A diabetes é uma doença que atinge cerca de 13% da população portuguesa. Hoje, graças ao progresso nos cuidados e controlo da doença, uma pessoa com diabetes tem uma esperança de vida cada vez maior, embora com perca de 8 anos de vida saudável. Se, por um lado, a tendência é para que pessoas com diabetes atinjam idades de sobrevivência cada vez maiores, por outro, uma maior longevidade de vida com diabetes aumenta a probabilidade de desenvolvimento das complicações a ela associadas, das quais o pé diabético é das mais complicadas. Acrescentemos ainda que ao aparecer em idades mais jovens, mais anos ainda viverão com diabetes.
Para evitar amputações dos membros inferiores, atingindo ainda 3 pessoas por dia, por motivo de diabetes, é necessário implementar um sistema organizado e articulado que dê resposta às diferentes fases de evolução do pé diabético, ou seja, a prevenção, o diagnóstico precoce, o tratamento da úlcera e da falta de circulação e, por fim, a reabilitação.
Só a observação não é suficiente, é preciso avaliar o risco de amputação do pé. Após esta classificação, é preciso orientar a vigilância e os cuidados que os pés têm que ter. Exceptuando alguns Hospitais dispersos pelo país e a Associação Protectora dos Diabéticos de Portugal (APDP), em Lisboa, não existem consultas de pé que integrem as especialidades indispensáveis a uma abordagem multidisciplinar ao pé diabético. Sem esta resposta integrada o pé diabético continua a ser direcionado para listas de espera de consultas de cirurgia vascular ou de ortopedia, sem uma resposta de prevenção de amputação adequada.
O projeto que a APDP desenvolveu no último ano no Alentejo foi a resposta a um desafio da Direção Geral da Saúde, lançado para dar resposta ao número de amputações que existem nesta região. Atualmente, o pé diabético é a causa de mais de mil amputações dos membros inferiores e o Alentejo é a região do país com mais amputações por habitante.
O projeto foi desenvolvido em Lares, Centros de Dia e Domicílios dos Concelhos de Alcácer do Sal, Montemor-o-Novo e Vendas Novas. Com o rastreio do pé conseguimos verificar que 82% dos utentes com diabetes das 20 instituições participantes, apresentavam um risco moderado a alto de ulceração, chegando em Alcácer a um risco elevado em 50% das pessoas com diabetes observadas. É uma percentagem demasiado alta para ignorarmos a necessidade premente de cuidados especializados e de proximidade. São situações que, se não tiverem uma atenção especial e um cuidado permanente em relação aos pés, acabarão em amputações.

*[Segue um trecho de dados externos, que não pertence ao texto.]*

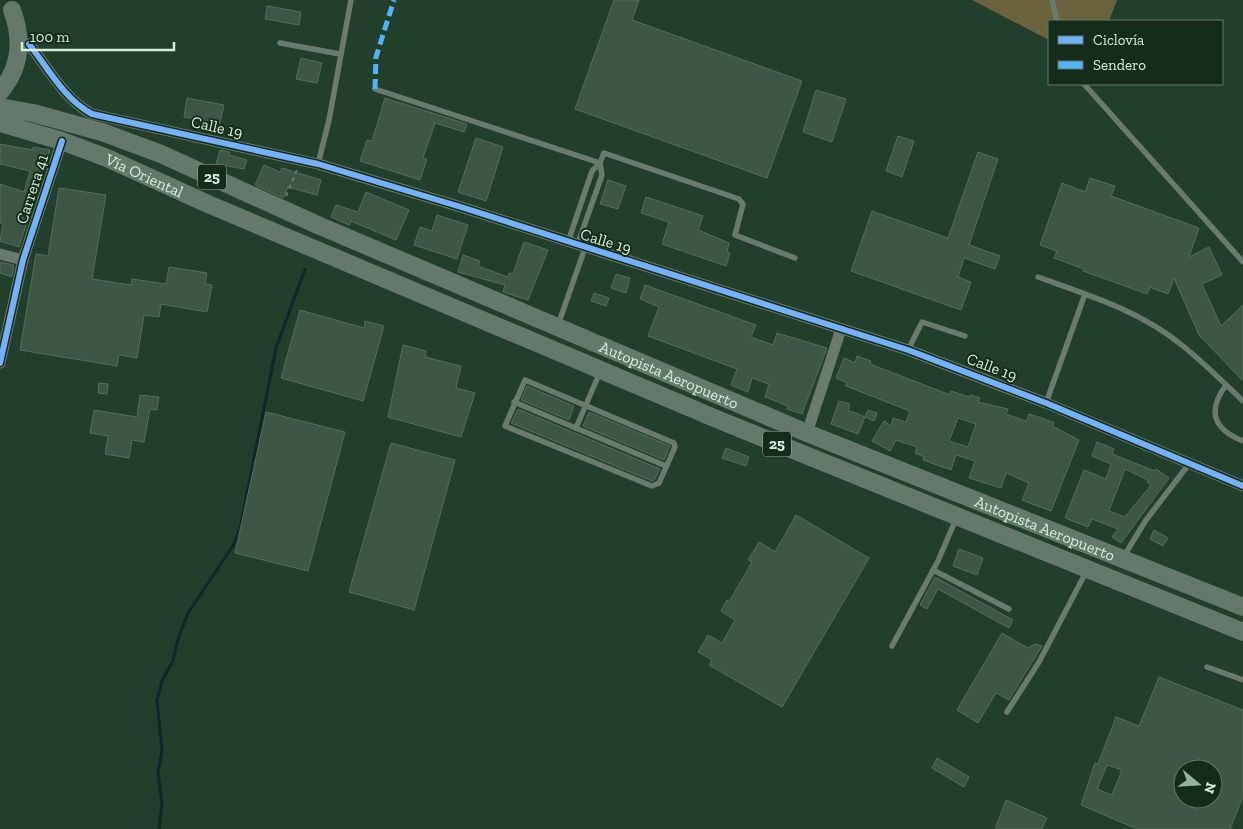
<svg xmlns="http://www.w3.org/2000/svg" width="1243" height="829" font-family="'Zilla Slab',serif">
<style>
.green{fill:#6b623e}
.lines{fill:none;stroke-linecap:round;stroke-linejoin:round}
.stream{stroke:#0d282b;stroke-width:3}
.building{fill:#3e5645;stroke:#566e5c;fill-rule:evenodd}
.path{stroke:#6c7a70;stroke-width:2;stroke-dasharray:4 4;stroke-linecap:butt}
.service{stroke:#6b7a6f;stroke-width:5.5}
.minor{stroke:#6b7a6f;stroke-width:11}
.trunk{stroke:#64786c;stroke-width:18}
.quiet{stroke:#52b3f8;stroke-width:5;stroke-dasharray:10 5;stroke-linecap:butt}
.cycleway-casing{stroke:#162c1b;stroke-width:9}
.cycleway{stroke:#73b2f8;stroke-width:6}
.labels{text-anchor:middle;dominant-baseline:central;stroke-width:4;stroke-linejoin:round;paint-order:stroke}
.shield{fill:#162c1b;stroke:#9cb6a1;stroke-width:1}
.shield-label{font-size:15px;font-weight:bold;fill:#d5f1da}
.street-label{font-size:16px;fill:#d5f1da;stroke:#162c1b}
</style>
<rect width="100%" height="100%" fill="#213f2b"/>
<polygon class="green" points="972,0 1117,0 1109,21 1049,21 1049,40"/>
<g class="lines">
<polyline class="stream" points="159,829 162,804 158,773 162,750 157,700 162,681 173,661 178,639 188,613 234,544 240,529 276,348 305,269"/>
</g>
<g class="building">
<polygon points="614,0 639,0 632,20 802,81 767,178 575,109"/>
<polygon points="267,6 301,12 299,25 265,19"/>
<polygon points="301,58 322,63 317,83 296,79"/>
<polygon points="816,90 846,99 832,142 803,132"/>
<polygon points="187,98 224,105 220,123 184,117"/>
<polygon points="385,98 467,124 464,132 435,123 423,158 427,159 420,180 360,161 367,140 372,141"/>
<polygon points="898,136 914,141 902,177 886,171"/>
<polygon points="476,138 503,147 486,201 458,192"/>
<polygon points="0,144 33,150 33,147 50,150 19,247 0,241 3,224 0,223 0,184 24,192 30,171 0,164"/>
<polygon points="220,150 230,152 229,155 247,160 244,169 216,164"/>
<polygon points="978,152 998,159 969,245 1000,256 995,269 964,258 958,277 971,282 961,310 851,271 872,211 948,238"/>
<polygon points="264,165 280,172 282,168 321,180 317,195 288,187 283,198 255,185"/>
<polygon points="1090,178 1115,186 1111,196 1199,228 1189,257 1209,247 1222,275 1202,284 1221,326 1243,305 1243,381 1199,335 1174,278 1168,294 1150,287 1147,294 1083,271 1084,269 1054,258 1057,251 1040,245 1062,183 1085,192"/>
<polygon points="608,180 626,186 618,209 600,204"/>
<polygon points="59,188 106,195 92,279 131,285 132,279 166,284 169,267 207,273 205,284 212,285 207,312 161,304 159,317 144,315 137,358 119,355 117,366 20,350 36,254 48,256"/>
<polygon points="366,192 409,210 396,240 351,221 349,225 331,217 336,205 358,212"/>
<polygon points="646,197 703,216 698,230 729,243 727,252 730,253 726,266 662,244 669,222 641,213"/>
<polygon points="437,215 468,225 457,259 414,245 420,227 432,231"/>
<polygon points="524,242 548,250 528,300 503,292 505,285 458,272 463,255 480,261 478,266 508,277 509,273 513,274"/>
<polygon points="0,262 14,265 12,277 0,273"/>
<polygon points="616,274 630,278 626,293 611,288"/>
<polygon points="645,285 756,325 751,337 773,345 777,333 827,348 802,414 787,409 788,406 765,397 769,384 752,378 748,392 731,385 737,369 648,336 659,307 640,299"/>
<polygon points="594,293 609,298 606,306 591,301"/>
<polygon points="300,310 364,328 365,321 384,326 363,401 281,378"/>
<polygon points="403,345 426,351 425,357 461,366 456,388 475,393 461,437 388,417"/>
<path d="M857,356L871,361L870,364L950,395L951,391L969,397L970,395L980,398L978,402L1008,409L1006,414L1026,421L1029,414L1042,418L1054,423L1052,426L1079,440L1051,511L1022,500L1029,483L1006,473L1001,488L969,478L975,461L956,455L951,470L923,460L924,457L915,453L917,447L896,440L890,451L872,441L884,421L891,426L893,418L906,422L910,411L846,386L847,383L836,378L844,358L855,363ZM958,418L976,424L968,447L949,441Z"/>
<polygon points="99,383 108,384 107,394 98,393"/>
<polygon points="527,386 574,406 569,420 521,400"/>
<polygon points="140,395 159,397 157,410 150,409 144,442 132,440 129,458 105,454 108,436 90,433 94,410 137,417"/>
<polygon points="839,401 850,404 848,410 865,417 858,434 831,424"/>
<polygon points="518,409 660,469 655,479 652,481 511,423"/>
<polygon points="868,410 877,413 874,421 865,417"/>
<polygon points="266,412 345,432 308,571 235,553"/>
<polygon points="589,412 670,446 664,460 583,426"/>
<path d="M1097,442L1114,449L1112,454L1155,471L1156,469L1169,478L1121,543L1112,537L1118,529L1092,519L1088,527L1065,518L1084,470L1106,479L1111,464L1092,456ZM1125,469L1148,480L1147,482L1151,485L1125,517L1109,511Z"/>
<polygon points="391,443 455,460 414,610 349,592"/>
<polygon points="726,448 749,457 746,466 722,458"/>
<polygon points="796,515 869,558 782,707 709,665 712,660 698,652 708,635 722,643 735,620 721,611 727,600 729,602 752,562 748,560 759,542 775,552"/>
<polygon points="1154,530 1168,538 1163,546 1150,539"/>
<polygon points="959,549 983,558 977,575 953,566"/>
<polygon points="935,577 1013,620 1009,628 938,589 927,609 920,605"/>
<polygon points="1002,633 1028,648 1035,644 1042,646 1009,700 996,693 978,723 957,710"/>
<path d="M1159,677L1243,710V797L1230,829H1137L1081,805L1095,763L1098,764L1116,717L1139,726ZM1107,765L1122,770L1112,795L1097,789ZM1183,769H1213V799H1183Z"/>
<polygon points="937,758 969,777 964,787 932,768"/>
<polygon points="1006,800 1047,818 1042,829 995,829"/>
</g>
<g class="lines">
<polyline class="path" points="286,196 297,170"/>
<g class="service">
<polyline points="1052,0 1057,21"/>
<polyline points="280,43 340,54"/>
<polyline points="1084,84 1243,262"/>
<polyline points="375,89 600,163 604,153 739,199 743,204 735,235 795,258"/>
<polyline points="318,164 329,120 351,0"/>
<polyline points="568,242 592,171 600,163 602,175 577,246"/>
<path d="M1038,277C1088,295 1141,311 1183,346C1204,363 1223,382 1243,401"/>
<polyline points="558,325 585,248"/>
<polyline points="908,350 922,322 965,336"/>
<polygon points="525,380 674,443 675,447 659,483 652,486 505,426"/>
<path d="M1226,385C1207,411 1213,429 1243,441"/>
<polyline points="514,402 666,466"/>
<polyline points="1046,403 1085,294"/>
<polyline points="576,428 600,372"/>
<polyline points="1124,556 1146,520 1189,464"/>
<polyline points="933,570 1009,609"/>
<polyline points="892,646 938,561 956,519"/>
<polyline points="1207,667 1243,680"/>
<polyline points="1007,712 1039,662 1086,572"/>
</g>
<g class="minor">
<path d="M29,44C48,68 64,99 92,114L318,164L461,207L908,350L1046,403L1243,486"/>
<polyline points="0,254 23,260"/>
<polyline points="0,363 23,260 62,141"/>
<polyline points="807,433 841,329"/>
</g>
<g class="trunk">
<path d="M0,92C21,67 23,40 12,10"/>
<path id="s1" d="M0,107L33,113L102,132L161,154L320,226L807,433L1243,607"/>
<path id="s2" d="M0,123L62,141L107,158L208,204L719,420L1243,632"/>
</g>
<polyline class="quiet" points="375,89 376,57 394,0"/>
<defs>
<g id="cycleway">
<path d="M29,44C48,68 64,99 92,114L318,164L461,207L908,350L1046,403L1243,486"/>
<polyline points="0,363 23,260 62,141"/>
</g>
</defs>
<use href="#cycleway" class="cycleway-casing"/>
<use href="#cycleway" class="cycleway"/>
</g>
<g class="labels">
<g class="shield">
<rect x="198" y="164.5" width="28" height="25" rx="4"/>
<rect x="763" y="431.5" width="28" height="25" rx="4"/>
</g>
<g class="shield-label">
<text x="212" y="177">25</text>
<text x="777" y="444">25</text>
</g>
<g class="street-label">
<text transform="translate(217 127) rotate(13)">Calle 19</text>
<text stroke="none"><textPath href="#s2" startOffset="154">Vía Oriental</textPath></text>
<text transform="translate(32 189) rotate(-72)">Carrera 41</text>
<text transform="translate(606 241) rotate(17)">Calle 19</text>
<text transform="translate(992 367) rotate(21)">Calle 19</text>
<text stroke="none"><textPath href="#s1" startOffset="722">Autopista Aeropuerto</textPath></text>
<text stroke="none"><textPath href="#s1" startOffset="1128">Autopista Aeropuerto</textPath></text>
</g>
</g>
<rect x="1048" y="20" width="175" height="65" fill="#162c1b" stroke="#627b67"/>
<rect x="1058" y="36" width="25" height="8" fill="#73b2f8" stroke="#627b67"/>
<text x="1093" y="45" font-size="15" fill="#d5f1da">Ciclovía</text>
<rect x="1058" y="61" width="25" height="8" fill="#52b3f8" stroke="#627b67"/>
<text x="1093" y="70" font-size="15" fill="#d5f1da">Sendero</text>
<g transform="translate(1198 784) rotate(108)"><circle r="24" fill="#162c1b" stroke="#627b67"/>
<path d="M0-4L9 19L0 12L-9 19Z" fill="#96b39d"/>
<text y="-8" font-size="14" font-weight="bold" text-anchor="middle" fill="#d5f1da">N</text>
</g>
<path d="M22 42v8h152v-8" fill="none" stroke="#d5f1da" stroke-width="2.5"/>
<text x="30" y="42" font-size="15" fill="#d5f1da" stroke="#162c1b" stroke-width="4" paint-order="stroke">100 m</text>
</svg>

A equipa da APDP interveio através da realização de rastreios com classificação do risco, de tratamentos necessários aos casos de médio e alto risco e de formação dos cuidadores formais e informais.
Nas instituições participantes a prevalência da diabetes foi de 23,8%, ou seja, uma em cada cinco utentes tem diabetes. Estamos a falar de populações fragilizadas pela idade, pela doença, e que carecem de cuidados permanentes.

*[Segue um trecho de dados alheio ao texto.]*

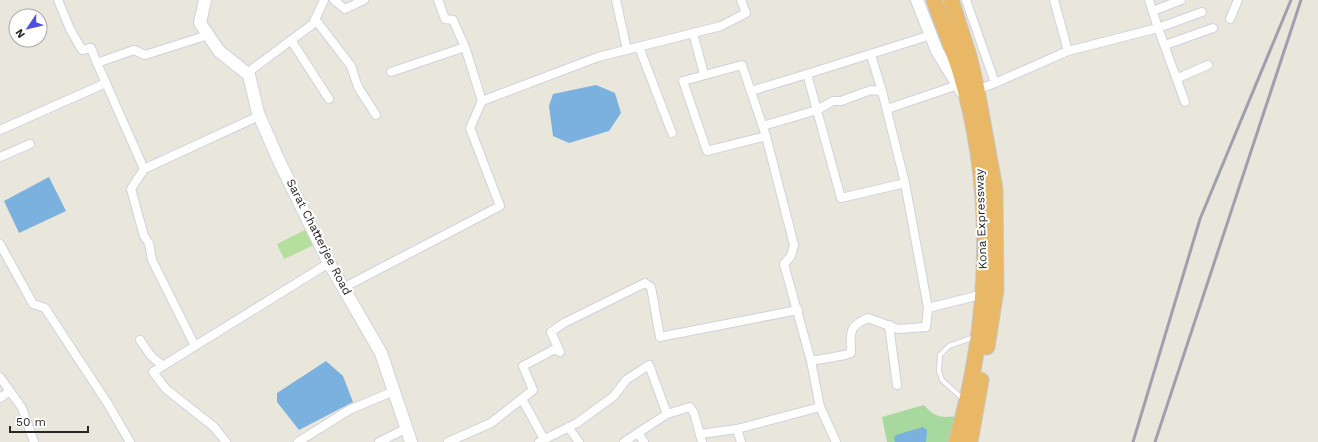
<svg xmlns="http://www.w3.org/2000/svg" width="1318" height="442" viewBox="0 0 1318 442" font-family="'Work Sans',sans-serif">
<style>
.green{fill:#a7d99f}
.pitch{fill:#b5df9c}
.water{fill:#7bb1de}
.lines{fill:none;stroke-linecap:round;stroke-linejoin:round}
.lane-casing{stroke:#d1d1df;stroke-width:6}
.street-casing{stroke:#d1d1df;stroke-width:10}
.secondary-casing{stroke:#d1d1df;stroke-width:14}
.highway-casing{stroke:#c7c7c7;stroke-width:17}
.lane{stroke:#fff;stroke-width:4}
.street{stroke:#fff;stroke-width:8}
.secondary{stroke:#fff;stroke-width:12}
.highway{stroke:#e9b866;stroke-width:15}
.rail{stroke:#a09fb0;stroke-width:3}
.labels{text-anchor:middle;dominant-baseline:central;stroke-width:4;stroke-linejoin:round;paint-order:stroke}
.street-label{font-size:12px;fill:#282828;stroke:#fff}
</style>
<rect width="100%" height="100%" fill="#e9e6dc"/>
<path class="green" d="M924 405C937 420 943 417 962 416L955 442H887L882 417Z"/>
<polygon class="pitch" points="307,229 314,245 284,259 277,244"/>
<g class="water">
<polygon points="596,85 615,93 621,113 609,131 569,143 553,136 549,106 553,94"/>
<polygon points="49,177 66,211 19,233 4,201"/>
<polygon points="326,361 343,376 353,402 299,430 277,402 277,393"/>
<polygon points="923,427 927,430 926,442 895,442 894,438 896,435"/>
</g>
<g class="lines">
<g class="lane-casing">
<polyline id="lane" points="963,399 942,380 939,371 940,355 949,346 974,337"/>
</g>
<g class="street-casing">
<g id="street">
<polyline points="58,0 70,29 82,50 91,48 97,63 134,50 145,55 208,35"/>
<polyline points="334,0 345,9 364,0"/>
<polyline points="438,0 445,19 453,20 465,47"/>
<polyline points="616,0 627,50"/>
<polyline points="966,0 995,83 977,90"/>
<polyline points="1054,0 1068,51"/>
<polyline points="1149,0 1158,28 1202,12"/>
<polyline points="1153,11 1181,0"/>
<polyline points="315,19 351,66 358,87 376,115"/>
<polyline points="1230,19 1238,0"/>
<polyline points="693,33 704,74"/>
<polyline points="291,40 329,99"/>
<polyline points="1165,45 1213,28"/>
<polyline points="639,47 672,133"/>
<polyline points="871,55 882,91"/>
<polyline points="97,63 144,169 259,116"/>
<polyline points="391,72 465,47 482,101 598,57 721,26 746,13 741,0"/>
<polyline points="247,73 313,24 324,0"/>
<polyline points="807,74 931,35"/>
<polyline points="1178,78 1208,65"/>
<polyline points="995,83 1068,51 1158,28 1185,102"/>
<path d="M751 91 807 74 841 198 905 183 928 308 926 327 898 329 868 318C847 327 851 333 851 353L845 355 811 361"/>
<polyline points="887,109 958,85"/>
<polyline points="763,126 817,110 833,101 841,101 871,90 882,91 905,183"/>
<polyline points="0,130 106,83"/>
<polyline points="766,136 707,151 683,81 742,65 766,136 794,245 791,256 784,264 811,361 820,407 836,442"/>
<polyline points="0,157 30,144"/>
<polyline points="144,169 131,189 144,236 149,243 152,260 195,346"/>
<polyline points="0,244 33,304 45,308 108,404 130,442"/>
<polyline points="343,288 500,206 470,128 482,101"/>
<polyline points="928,308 984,294"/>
<polyline points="889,325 897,385"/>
<polyline points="140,340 151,356 163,366"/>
<polyline points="0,377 22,408 34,442"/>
<polyline points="0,398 10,391"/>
<polyline points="522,399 544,439"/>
<polyline points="568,427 579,442"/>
<polyline points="737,429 741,442"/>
<polyline points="638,433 644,442"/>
<polyline points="700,434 737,429 820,407"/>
<polyline points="226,442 214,427 166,389 153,372 329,263"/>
<polyline points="298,442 349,410 394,391"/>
<polyline points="379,442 407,428"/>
<polyline points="448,442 491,423 533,390 523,366 555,349 560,352 551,332 564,323 645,283 651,287 660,337 798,310"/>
<polyline points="539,442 577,423 614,396 626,380 649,365 667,414"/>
<polyline points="624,442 667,414 690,407 694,413 702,442"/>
</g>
</g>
<g class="secondary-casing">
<g id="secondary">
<polyline points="205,0 200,23 219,51 249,75 258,113 279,161 329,263 381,353 411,442"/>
<polyline points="917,0 937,51 962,92"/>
</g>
</g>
<g class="highway-casing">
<g id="highway">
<path d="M934 0C942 23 951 45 959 68 996 189 991 322 956 442"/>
<polyline points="951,0 969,56 977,90 995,189 996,290 987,347"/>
<polyline points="970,442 981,380"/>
</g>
</g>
<use href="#lane" class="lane"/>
<use href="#street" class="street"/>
<use href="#secondary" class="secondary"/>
<use href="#highway" class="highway"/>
<g class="rail">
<polyline points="1133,442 1200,219 1291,0"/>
<polyline points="1155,442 1301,0"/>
</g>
</g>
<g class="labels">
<g class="street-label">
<text transform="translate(981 219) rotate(-92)">Kona Expressway</text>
<text transform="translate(319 237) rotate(63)">Sarat Chatterjee Road</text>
</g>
</g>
<g transform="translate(28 28) rotate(235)"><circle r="19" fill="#ffffff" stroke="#a9a9a9"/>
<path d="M0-3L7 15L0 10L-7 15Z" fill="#504fe2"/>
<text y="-6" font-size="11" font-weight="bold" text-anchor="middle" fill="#282828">N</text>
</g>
<path d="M10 426v6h78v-6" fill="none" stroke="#282828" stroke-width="2"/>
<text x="16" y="426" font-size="12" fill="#282828" stroke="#ffffff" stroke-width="3" paint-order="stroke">50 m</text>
</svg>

No Alentejo em particular, mas não em exclusividade, faltam linhas de comunicação ágeis e eficazes entre os cuidados de saúde e há um problema da referenciação atrasada para os profissionais de saúde especializados no pé diabético. Mas sem a vigilância e os cuidados da família, dos cuidadores dos centros de dia e dos lares, e sem o acesso a profissionais habilitados, não se conseguirá por cobro à catástrofe que são as amputações.
Um artigo de opinião do médico José Manuel Boavida, especialista em Endocrinologia e Presidente da Associação Protectora dos Diabéticos de Portugal (APDP).